# Extract to read:

>>

Vials containing surface and deep reference seawater material processed with every batch of samples were analyzed to track total analytical variability over time. Surface and deep reference waters were analyzed in triplicate at the beginning, middle, and end of each run to assess protocol efficiency, cleanliness and consistency within and between runs.

Ancillary data
Supporting data such as DOC concentration, primary production (PP), temperature, and sigma-theta were provided by the BATS time-series program and are available at (http://bats.bbsr.edu/). DOC concentrations were determined according to the method of Farmer and Hansell (2007), and the analytical variability was <2% for field (Hansell and Carlson, 2001; Carlson et al., 2004) and seawater culture samples. There is minimal contribution of particles to TOC at the BATS site (Hansell and Carlson, 2001), and DOC concentrations reported herein reflect values determined from unfiltered samples. The methods used to make the remaining ancillary measurements are described in Knap et al. (1997).

Data analyses
Multivariate statistical analysis (EOF) was performed to assess vertical and temporal variability of organic carbon constituents including concentrations of bulk DOC, bulk DCNS, and individual neutral sugars (i.e. fucose, rhamnose, arabinose, galactose, glucose, and mannose+xylose) measured from 2001 to 2004 (n=228 time points) over the upper 250 m at the BATS study site. All data were mean-centered and normalized to their standard deviation at each sampling depth (i.e. 0, 40, 80, 100, 140, 250 m). Correlation coefficients and p-values between EOF modal amplitudes, mol% DCNS values, DCNS yield, temperature, and sigma-theta were calculated with Statview 5.0 (SAS). Figures were made using Deltagraph and Matlab and all contour plots were generated using Ocean Data View (Schlitzer, 2007).

<<

# Data:

>>

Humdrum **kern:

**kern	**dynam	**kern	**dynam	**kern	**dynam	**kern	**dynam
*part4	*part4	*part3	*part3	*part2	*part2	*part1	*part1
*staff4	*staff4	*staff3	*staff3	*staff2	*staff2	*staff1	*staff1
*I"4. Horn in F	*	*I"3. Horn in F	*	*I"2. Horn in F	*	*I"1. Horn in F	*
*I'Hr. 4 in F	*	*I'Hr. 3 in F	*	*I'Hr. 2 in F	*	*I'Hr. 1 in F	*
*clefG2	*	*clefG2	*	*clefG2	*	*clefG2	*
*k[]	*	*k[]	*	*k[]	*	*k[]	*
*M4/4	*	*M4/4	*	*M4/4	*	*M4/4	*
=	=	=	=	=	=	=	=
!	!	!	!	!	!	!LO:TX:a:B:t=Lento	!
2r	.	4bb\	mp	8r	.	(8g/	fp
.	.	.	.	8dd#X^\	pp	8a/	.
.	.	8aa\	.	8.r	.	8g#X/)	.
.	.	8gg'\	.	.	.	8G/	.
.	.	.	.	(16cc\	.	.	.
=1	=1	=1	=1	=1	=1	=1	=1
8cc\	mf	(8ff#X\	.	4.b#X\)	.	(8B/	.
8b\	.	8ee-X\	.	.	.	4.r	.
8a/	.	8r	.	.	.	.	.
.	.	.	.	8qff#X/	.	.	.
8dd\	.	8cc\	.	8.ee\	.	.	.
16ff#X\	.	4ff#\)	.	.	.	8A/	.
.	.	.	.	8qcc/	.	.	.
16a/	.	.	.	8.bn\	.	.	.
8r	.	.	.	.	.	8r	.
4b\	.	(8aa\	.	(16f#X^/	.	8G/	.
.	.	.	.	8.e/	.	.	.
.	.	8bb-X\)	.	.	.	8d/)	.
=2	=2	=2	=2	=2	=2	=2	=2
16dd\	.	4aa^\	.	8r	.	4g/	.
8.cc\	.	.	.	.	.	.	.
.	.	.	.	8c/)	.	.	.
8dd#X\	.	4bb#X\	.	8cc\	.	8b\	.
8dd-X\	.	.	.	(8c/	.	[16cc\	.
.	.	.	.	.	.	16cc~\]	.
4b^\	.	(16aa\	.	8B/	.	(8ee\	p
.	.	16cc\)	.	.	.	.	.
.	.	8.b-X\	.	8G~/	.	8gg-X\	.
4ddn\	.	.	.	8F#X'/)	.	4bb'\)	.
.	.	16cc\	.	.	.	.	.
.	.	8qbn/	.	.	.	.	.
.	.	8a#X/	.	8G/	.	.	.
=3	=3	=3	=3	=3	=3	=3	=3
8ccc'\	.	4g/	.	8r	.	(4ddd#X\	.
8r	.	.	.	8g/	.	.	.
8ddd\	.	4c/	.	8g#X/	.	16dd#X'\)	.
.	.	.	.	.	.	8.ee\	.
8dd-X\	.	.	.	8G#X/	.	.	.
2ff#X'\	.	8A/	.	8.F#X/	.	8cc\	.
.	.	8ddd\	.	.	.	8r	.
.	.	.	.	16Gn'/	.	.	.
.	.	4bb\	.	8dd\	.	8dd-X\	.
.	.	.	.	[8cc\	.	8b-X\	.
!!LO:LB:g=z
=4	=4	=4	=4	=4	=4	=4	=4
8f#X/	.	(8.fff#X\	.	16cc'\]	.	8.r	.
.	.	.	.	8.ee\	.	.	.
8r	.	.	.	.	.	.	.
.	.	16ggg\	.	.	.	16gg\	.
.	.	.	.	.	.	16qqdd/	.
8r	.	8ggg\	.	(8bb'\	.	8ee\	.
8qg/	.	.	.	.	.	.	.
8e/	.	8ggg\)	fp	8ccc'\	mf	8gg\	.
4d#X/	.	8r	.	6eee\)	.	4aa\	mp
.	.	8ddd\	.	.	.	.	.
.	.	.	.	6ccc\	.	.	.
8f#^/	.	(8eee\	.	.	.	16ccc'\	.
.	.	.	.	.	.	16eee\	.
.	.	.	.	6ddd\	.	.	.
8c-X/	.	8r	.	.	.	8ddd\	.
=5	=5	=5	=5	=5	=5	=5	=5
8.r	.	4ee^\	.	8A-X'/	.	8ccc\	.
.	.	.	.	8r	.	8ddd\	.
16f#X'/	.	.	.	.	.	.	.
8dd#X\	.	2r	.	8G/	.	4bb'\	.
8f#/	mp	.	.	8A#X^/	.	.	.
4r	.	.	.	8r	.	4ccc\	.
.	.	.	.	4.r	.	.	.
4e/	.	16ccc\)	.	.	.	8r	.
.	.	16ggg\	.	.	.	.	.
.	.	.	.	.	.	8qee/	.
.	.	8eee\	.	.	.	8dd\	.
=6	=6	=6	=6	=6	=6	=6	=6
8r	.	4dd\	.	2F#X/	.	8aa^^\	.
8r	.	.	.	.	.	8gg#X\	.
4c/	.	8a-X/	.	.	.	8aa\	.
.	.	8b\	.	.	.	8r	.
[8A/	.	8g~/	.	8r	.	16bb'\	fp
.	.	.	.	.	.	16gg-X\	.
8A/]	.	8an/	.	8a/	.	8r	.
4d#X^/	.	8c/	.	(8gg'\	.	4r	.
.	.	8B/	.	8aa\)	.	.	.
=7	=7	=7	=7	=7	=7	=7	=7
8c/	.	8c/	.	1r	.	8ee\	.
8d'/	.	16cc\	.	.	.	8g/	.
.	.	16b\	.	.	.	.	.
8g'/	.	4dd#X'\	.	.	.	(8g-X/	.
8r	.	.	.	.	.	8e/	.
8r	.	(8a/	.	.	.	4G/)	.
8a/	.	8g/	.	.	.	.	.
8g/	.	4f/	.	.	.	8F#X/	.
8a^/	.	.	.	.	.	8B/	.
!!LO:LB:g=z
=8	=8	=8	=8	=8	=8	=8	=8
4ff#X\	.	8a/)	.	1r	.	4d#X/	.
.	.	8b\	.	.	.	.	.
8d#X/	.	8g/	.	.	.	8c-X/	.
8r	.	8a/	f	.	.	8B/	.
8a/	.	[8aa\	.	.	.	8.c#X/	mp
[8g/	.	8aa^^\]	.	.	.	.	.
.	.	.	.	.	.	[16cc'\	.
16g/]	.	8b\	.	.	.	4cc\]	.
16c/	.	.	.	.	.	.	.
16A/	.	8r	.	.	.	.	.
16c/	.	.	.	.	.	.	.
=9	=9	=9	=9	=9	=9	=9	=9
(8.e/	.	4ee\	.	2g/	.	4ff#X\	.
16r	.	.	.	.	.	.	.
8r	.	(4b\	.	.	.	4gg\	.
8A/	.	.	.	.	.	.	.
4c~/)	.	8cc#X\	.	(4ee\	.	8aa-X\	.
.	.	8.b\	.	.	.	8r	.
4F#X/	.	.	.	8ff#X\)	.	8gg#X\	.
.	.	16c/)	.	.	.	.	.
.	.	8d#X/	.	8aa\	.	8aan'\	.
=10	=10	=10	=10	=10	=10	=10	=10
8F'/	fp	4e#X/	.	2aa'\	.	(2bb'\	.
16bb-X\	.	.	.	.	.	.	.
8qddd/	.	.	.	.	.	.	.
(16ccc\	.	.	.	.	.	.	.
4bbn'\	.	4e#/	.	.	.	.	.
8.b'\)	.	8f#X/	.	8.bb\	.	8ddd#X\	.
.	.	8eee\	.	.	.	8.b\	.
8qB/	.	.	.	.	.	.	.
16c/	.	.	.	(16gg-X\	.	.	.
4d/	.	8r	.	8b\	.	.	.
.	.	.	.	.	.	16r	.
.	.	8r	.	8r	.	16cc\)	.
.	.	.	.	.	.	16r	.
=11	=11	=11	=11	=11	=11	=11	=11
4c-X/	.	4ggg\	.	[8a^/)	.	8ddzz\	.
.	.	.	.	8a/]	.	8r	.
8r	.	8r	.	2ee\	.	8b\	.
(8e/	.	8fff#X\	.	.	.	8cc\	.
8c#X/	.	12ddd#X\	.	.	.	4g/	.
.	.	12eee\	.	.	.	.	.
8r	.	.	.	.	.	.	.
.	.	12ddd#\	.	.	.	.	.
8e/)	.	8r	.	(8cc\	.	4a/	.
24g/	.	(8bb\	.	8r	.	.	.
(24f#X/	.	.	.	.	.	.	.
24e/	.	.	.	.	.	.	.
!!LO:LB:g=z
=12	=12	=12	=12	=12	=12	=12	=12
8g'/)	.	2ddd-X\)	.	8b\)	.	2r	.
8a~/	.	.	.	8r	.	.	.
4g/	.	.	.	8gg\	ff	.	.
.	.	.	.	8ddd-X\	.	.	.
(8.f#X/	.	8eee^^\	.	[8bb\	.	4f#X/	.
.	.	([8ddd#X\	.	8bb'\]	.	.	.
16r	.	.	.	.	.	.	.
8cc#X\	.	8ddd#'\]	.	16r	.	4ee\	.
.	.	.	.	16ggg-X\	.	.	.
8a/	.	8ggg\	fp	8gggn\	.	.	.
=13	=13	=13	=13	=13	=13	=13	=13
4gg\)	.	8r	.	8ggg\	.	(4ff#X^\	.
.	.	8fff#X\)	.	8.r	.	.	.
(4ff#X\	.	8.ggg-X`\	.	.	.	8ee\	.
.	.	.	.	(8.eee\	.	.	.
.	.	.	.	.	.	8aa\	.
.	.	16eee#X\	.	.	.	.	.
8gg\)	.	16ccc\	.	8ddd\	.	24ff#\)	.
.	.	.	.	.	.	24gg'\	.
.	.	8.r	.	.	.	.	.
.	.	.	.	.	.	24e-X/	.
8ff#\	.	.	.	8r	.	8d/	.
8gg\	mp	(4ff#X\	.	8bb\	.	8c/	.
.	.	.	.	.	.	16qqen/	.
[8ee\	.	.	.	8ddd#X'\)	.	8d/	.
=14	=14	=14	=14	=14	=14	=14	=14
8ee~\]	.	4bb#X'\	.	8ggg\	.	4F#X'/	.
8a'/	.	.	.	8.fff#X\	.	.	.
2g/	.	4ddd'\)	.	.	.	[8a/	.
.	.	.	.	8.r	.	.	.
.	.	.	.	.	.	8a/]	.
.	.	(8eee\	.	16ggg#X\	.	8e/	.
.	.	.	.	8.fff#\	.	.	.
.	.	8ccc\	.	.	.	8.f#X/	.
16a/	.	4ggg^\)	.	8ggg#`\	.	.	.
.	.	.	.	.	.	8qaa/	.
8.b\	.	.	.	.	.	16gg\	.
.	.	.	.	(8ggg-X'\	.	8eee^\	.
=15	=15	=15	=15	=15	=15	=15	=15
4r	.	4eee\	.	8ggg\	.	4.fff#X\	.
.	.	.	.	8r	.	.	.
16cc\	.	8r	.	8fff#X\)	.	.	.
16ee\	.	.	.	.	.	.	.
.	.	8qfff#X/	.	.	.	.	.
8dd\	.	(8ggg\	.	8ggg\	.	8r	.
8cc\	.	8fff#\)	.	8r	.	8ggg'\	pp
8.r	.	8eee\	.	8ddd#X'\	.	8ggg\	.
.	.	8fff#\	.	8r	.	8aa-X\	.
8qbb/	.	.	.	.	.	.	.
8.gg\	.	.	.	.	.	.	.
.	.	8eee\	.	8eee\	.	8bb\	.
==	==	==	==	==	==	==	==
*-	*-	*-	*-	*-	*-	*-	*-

<<

# Exercise requirements:
1) Answer from the methods passage:
(a) At which points in each run were the surface and deep reference waters analyzed?
(b) What was the analytical variability of the DOC measurements?
(c) Which program generated all the contour plots?
2) Write the next part of the methods passage, starting after its last sentence.
The material is separate from the methods passage.

# Results for each task:
1)
(a) At the beginning, middle, and end of each run, in triplicate.
(b) Less than 2%.
(c) Ocean Data View.

2)
Seawater cultures
Seawater culture experiments using natural assemblages of heterotrophic bacterioplankton followed the methods of Carlson et al. (2004). They were designed to assess the turnover of DCNS and DOC that accumulated in the stratified surface seawater at or in the vicinity of the BATS study site. Seawater was collected at BATS in September of 2005 aboard the R/V Weatherbird II and along the A20 (30 °54'N, 52°20'W) US CLIVAR Repeat Hydrography transect in October of 2003 aboard the R/V Knorr. Upon recovery of the CTD, a filtrate of surface seawater was collected in a clean polycarbonate carboy by gravity filtration through a 0.2 µm pore size 142 mm Costar Membra-Fil filter housed in a 142 mm plastic filter holder. Costar Membra-Fil filters leach DOC upon initial use (Carlson et al., 2004), and so were flushed with >2 L of Nanopure® water and >0.5 L of seawater prior to collecting the filtrate to prevent organic contamination. Whole surface seawater was diluted by 70% with the 0.2 µm filtrate for all experimental treatments, and final volumes were 10 and 8 L respectively for the BATS and A20 experiments. All cultures were incubated at in situ temperatures in the dark in Precision laboratory incubators for 8-31 days. Bacterioplankton samples for cellular abundance were collected and fixed with 0.2 µm filtered 10% formalin (final concentration 3.5%; Fisher). These samples were stored at 4 °C until slides were prepared (within 48 h of collection). Cells were filtered onto 0.2 µm polycarbonate filters pre-stained with Irgalan black that were subsequently stained with 4'-6'-diamidino-2-phenylidole (DAPI) according to the methods of Porter and Feig (1980). An Olympus AX70 or BX-51 epifluorescence microscope was used to enumerate DAPI stained cells.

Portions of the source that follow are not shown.